___ DATA SUPPLIED ___
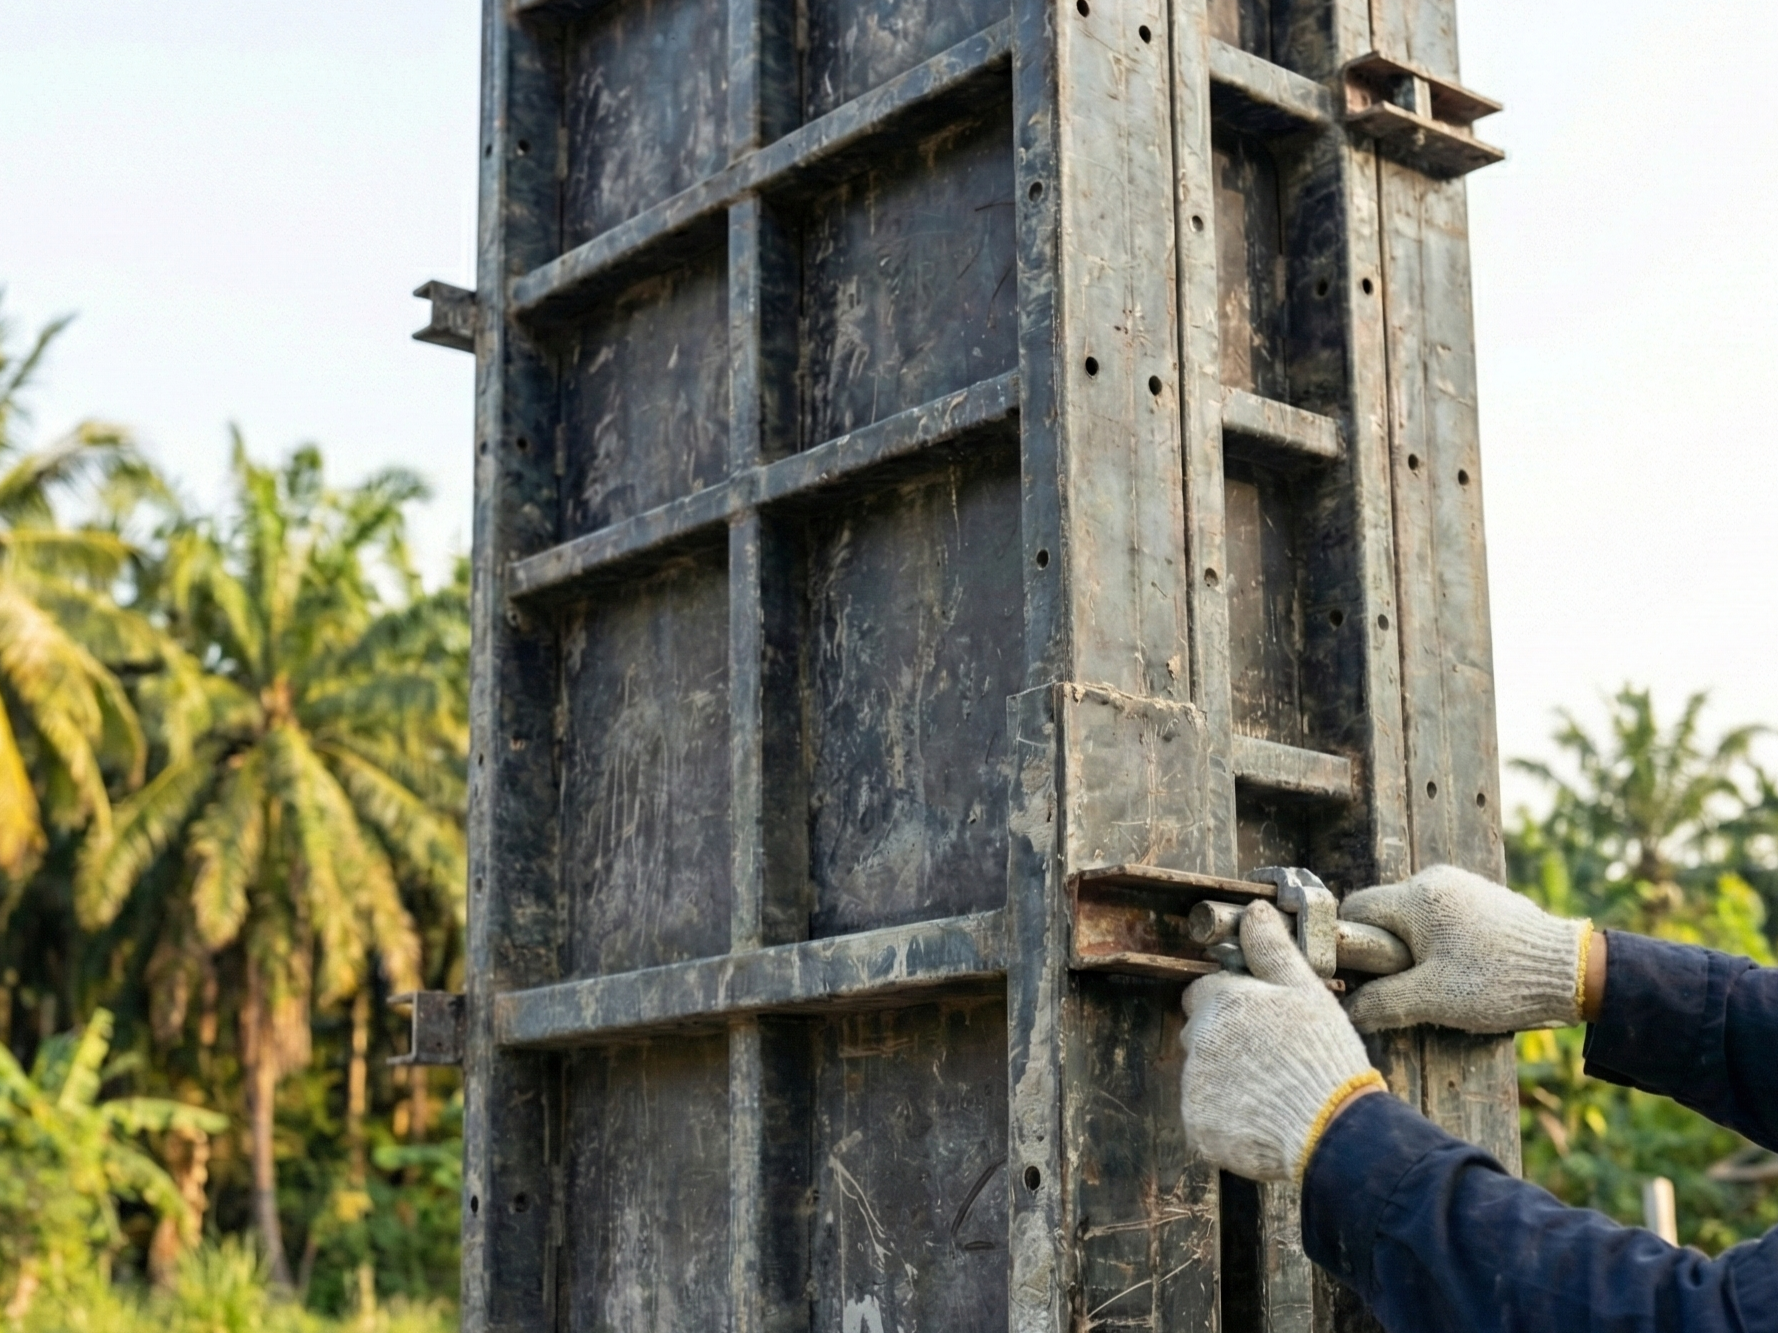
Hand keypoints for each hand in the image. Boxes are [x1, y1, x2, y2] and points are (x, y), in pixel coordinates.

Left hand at [1180, 901, 1383, 1181]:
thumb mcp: (1306, 992)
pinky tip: (1261, 1118)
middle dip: (1224, 1041)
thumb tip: (1255, 910)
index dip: (1230, 1005)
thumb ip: (1272, 950)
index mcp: (1221, 1003)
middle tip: (1270, 1059)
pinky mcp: (1197, 1126)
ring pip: (1200, 1075)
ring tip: (1272, 1091)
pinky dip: (1225, 1118)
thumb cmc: (1325, 1056)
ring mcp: (1194, 1087)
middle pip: (1198, 1033)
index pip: (1203, 993)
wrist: (1332, 1129)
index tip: (1259, 1023)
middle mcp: (1198, 1041)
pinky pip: (1203, 1115)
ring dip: (1225, 1080)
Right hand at [1340, 864, 1591, 1034]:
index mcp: (1416, 898)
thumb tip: (1347, 1011)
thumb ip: (1381, 1002)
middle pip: (1385, 913)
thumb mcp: (1432, 1000)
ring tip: (1442, 980)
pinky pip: (1443, 916)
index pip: (1356, 910)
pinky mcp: (1482, 895)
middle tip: (1408, 984)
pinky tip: (1464, 968)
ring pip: (1414, 917)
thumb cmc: (1499, 982)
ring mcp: (1461, 885)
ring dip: (1416, 948)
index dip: (1349, 945)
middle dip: (1387, 950)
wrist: (1572, 971)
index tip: (1362, 975)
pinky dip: (1441, 941)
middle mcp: (1435, 880)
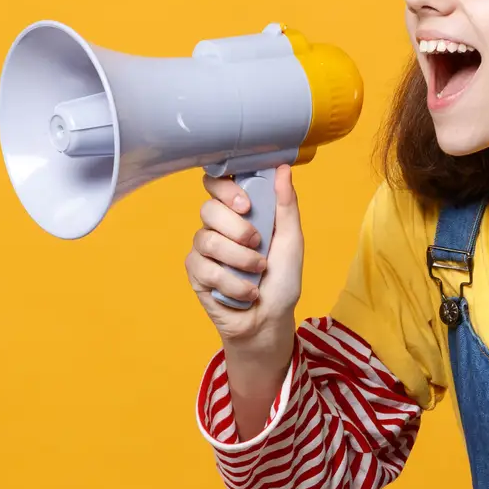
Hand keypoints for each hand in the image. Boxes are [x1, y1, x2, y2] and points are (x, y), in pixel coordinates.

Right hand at [183, 163, 303, 350]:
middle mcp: (217, 226)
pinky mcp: (196, 273)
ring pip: (207, 238)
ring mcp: (203, 249)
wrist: (271, 320)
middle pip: (209, 209)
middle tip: (257, 243)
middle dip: (237, 228)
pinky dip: (232, 283)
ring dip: (240, 259)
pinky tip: (246, 293)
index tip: (245, 204)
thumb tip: (281, 168)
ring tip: (258, 272)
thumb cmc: (282, 280)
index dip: (224, 188)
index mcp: (239, 213)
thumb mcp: (291, 240)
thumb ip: (286, 205)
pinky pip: (205, 268)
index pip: (216, 184)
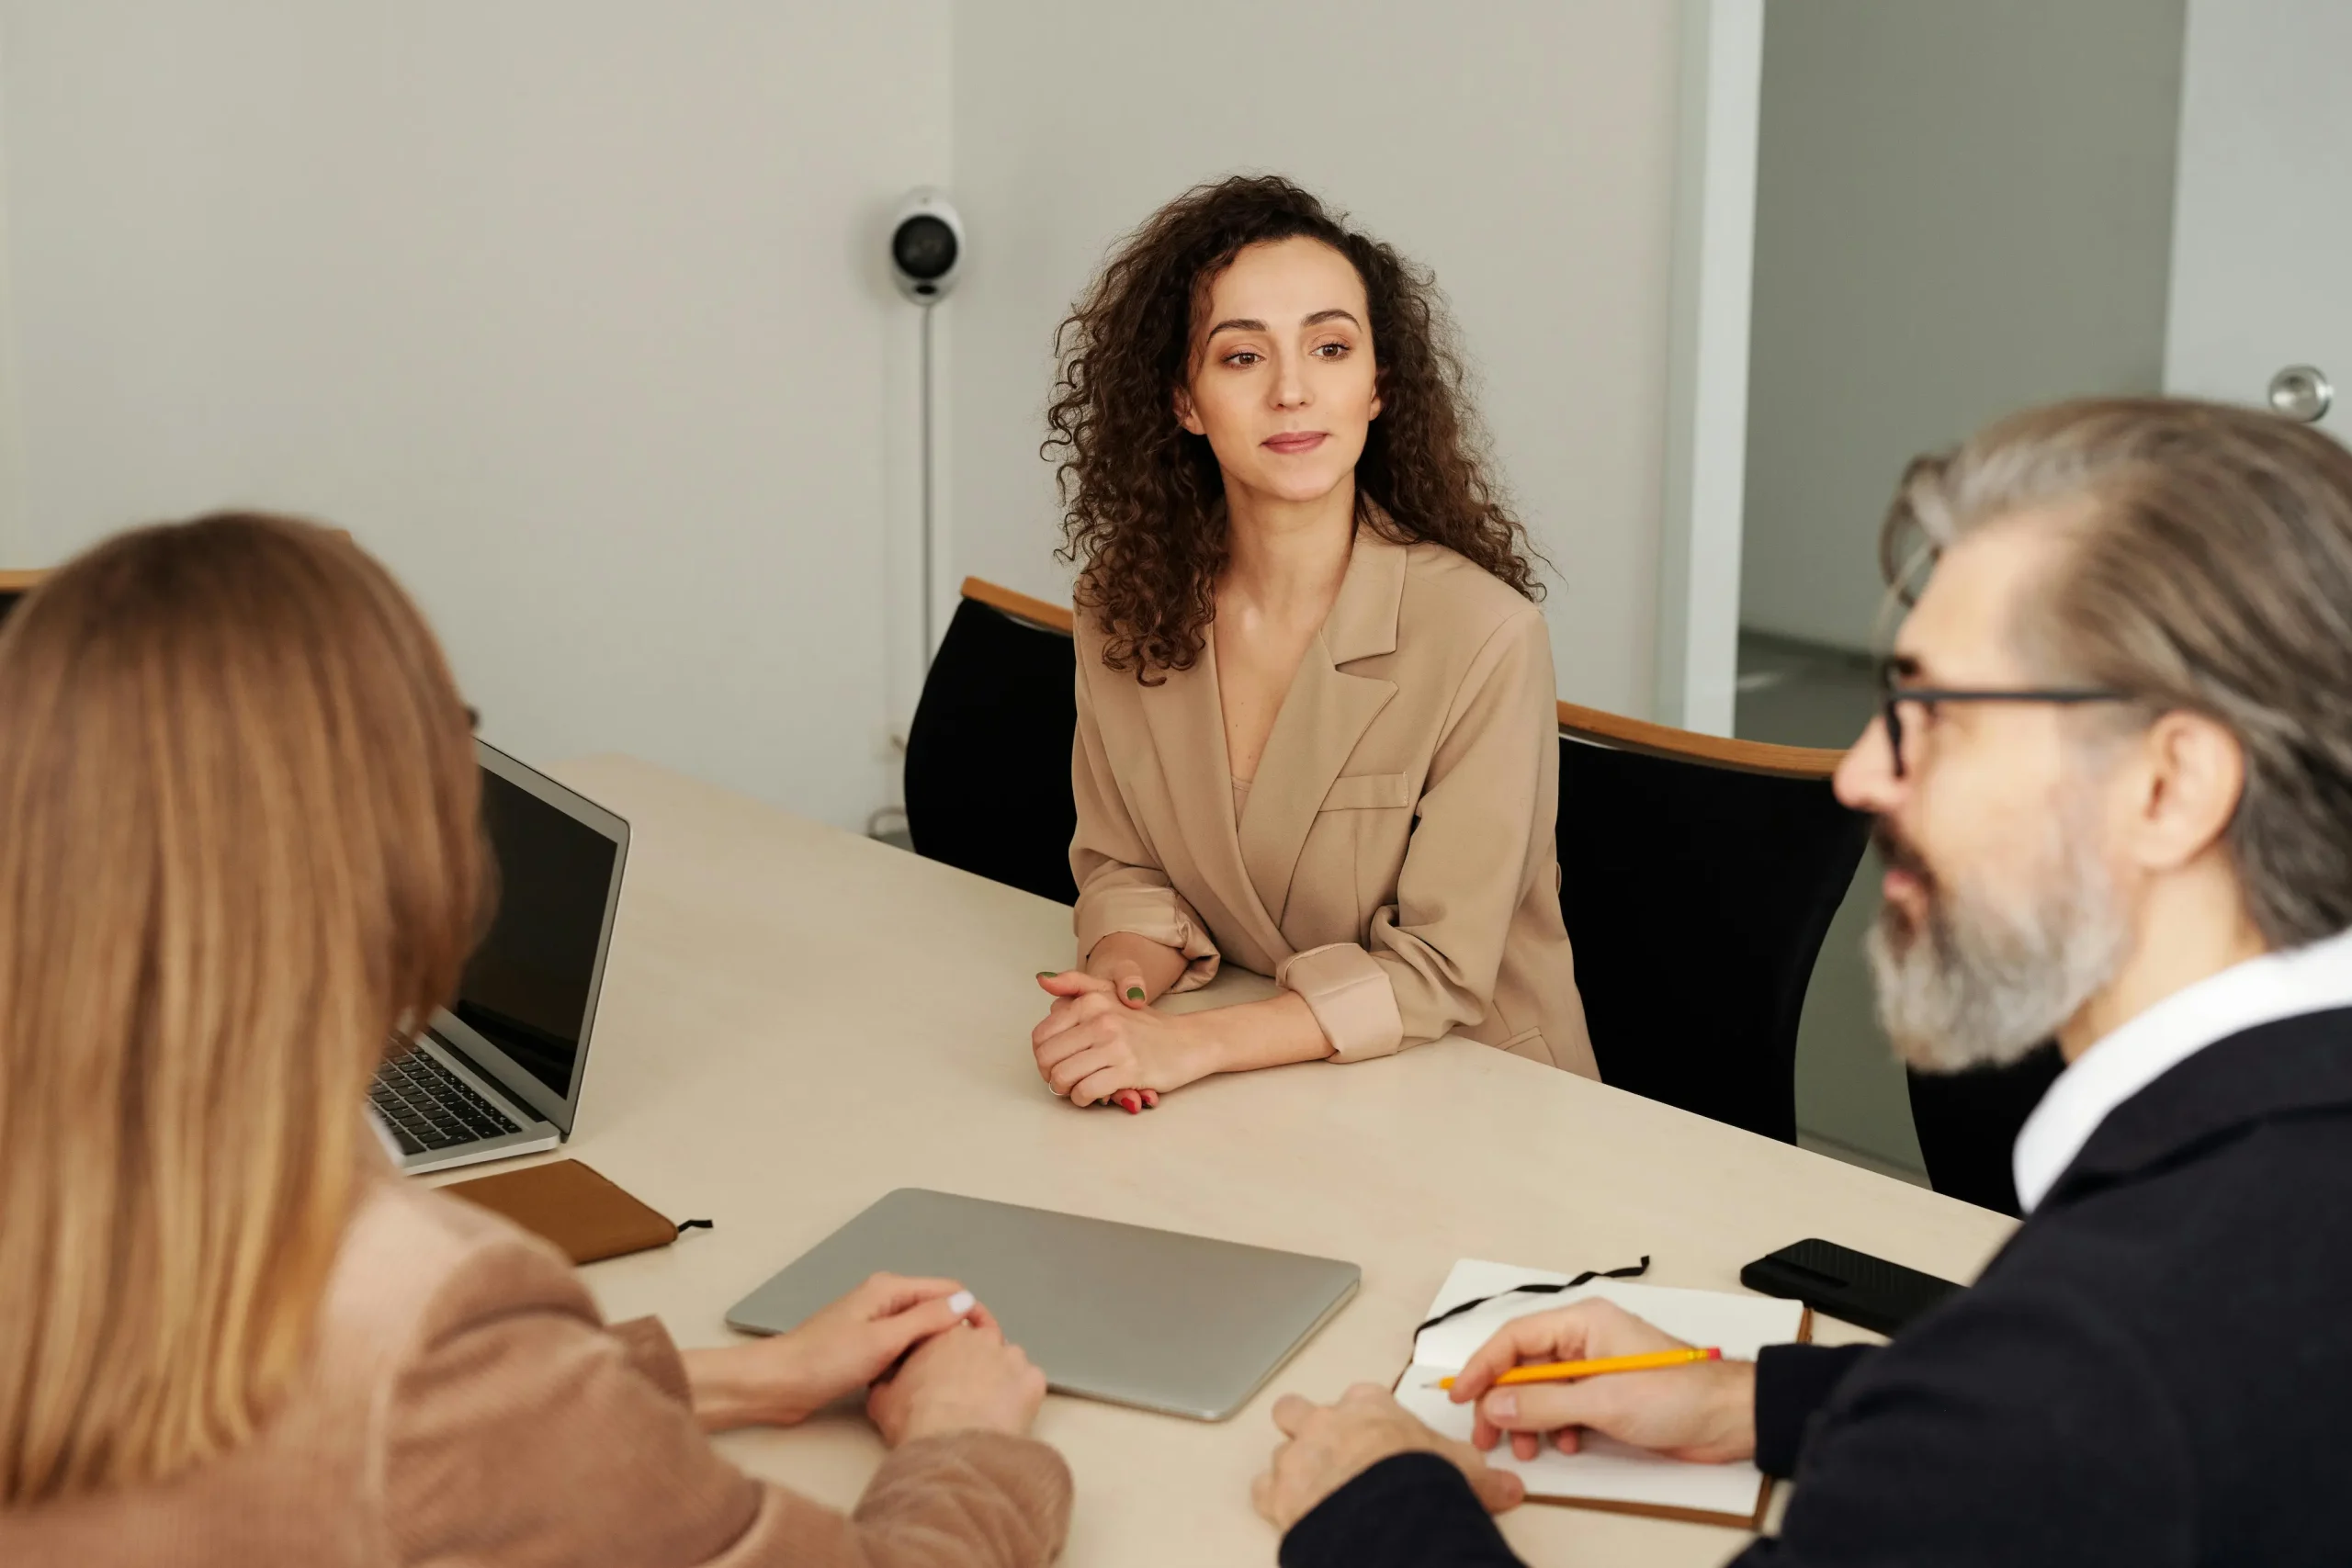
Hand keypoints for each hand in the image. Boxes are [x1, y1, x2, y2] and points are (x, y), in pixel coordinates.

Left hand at [683, 1273, 977, 1429]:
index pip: (950, 1291)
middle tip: (971, 1366)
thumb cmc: (825, 1361)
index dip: (974, 1313)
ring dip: (935, 1349)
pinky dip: (914, 1361)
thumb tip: (966, 1303)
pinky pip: (904, 1348)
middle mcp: (884, 1299)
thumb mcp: (883, 1340)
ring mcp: (874, 1323)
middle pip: (937, 1309)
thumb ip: (926, 1319)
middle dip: (957, 1333)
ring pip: (921, 1331)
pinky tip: (917, 1382)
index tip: (988, 1344)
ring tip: (948, 1376)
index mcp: (889, 1289)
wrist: (778, 1385)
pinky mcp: (865, 1346)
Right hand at [867, 1305, 1048, 1445]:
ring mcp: (1011, 1356)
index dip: (948, 1347)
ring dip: (1001, 1374)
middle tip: (966, 1387)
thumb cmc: (916, 1420)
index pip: (950, 1327)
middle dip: (976, 1358)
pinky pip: (1030, 1382)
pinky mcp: (1033, 1379)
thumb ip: (886, 1382)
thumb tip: (885, 1383)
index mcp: (944, 1333)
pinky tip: (1008, 1413)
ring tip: (989, 1404)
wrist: (952, 1447)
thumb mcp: (882, 1400)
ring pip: (1009, 1359)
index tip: (948, 1362)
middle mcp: (981, 1336)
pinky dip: (1022, 1394)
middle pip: (982, 1339)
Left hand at [1033, 970, 1207, 1107]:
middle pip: (1047, 1058)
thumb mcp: (1109, 993)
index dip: (1042, 1056)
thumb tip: (1042, 979)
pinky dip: (1083, 1098)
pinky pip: (1087, 1091)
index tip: (1056, 1064)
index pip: (1041, 1036)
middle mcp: (1101, 1020)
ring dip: (1065, 1090)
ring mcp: (1116, 1045)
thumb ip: (1074, 983)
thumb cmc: (1145, 1025)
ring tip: (1077, 1088)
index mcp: (1091, 1002)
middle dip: (1050, 1075)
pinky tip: (1093, 1095)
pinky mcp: (1129, 1070)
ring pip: (1063, 1077)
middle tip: (1064, 1080)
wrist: (1188, 1041)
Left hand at [1252, 1384, 1524, 1533]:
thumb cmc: (1420, 1480)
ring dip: (1293, 1469)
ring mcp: (1298, 1455)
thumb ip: (1482, 1473)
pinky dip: (1274, 1502)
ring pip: (1280, 1451)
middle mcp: (1327, 1422)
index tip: (1378, 1434)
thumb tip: (1509, 1485)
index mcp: (1369, 1407)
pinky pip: (1263, 1490)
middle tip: (1327, 1450)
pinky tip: (1292, 1513)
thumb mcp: (1465, 1469)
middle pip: (1299, 1409)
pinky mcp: (1277, 1492)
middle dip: (1306, 1426)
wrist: (1387, 1511)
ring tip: (1314, 1491)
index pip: (1362, 1397)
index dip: (1367, 1416)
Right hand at [1449, 1299, 1756, 1463]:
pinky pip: (1563, 1408)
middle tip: (1486, 1434)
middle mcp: (1584, 1341)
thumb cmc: (1679, 1393)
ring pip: (1540, 1390)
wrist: (1729, 1419)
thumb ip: (1544, 1402)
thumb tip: (1496, 1405)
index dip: (1484, 1366)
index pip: (1515, 1338)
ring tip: (1528, 1448)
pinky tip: (1564, 1445)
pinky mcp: (1606, 1397)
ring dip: (1528, 1419)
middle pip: (1523, 1365)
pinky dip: (1554, 1427)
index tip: (1463, 1396)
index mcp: (1582, 1322)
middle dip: (1503, 1401)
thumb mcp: (1603, 1400)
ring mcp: (1595, 1369)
___
PROBLEM
From the line containing "index tip: (1463, 1396)" down to the end of the listing above, return each line exactly as it appears and nothing more.

RESPONSE
index tip: (1463, 1396)
index mcp: (1582, 1322)
middle dip: (1503, 1401)
thumb mcp: (1603, 1400)
ring mcp: (1595, 1369)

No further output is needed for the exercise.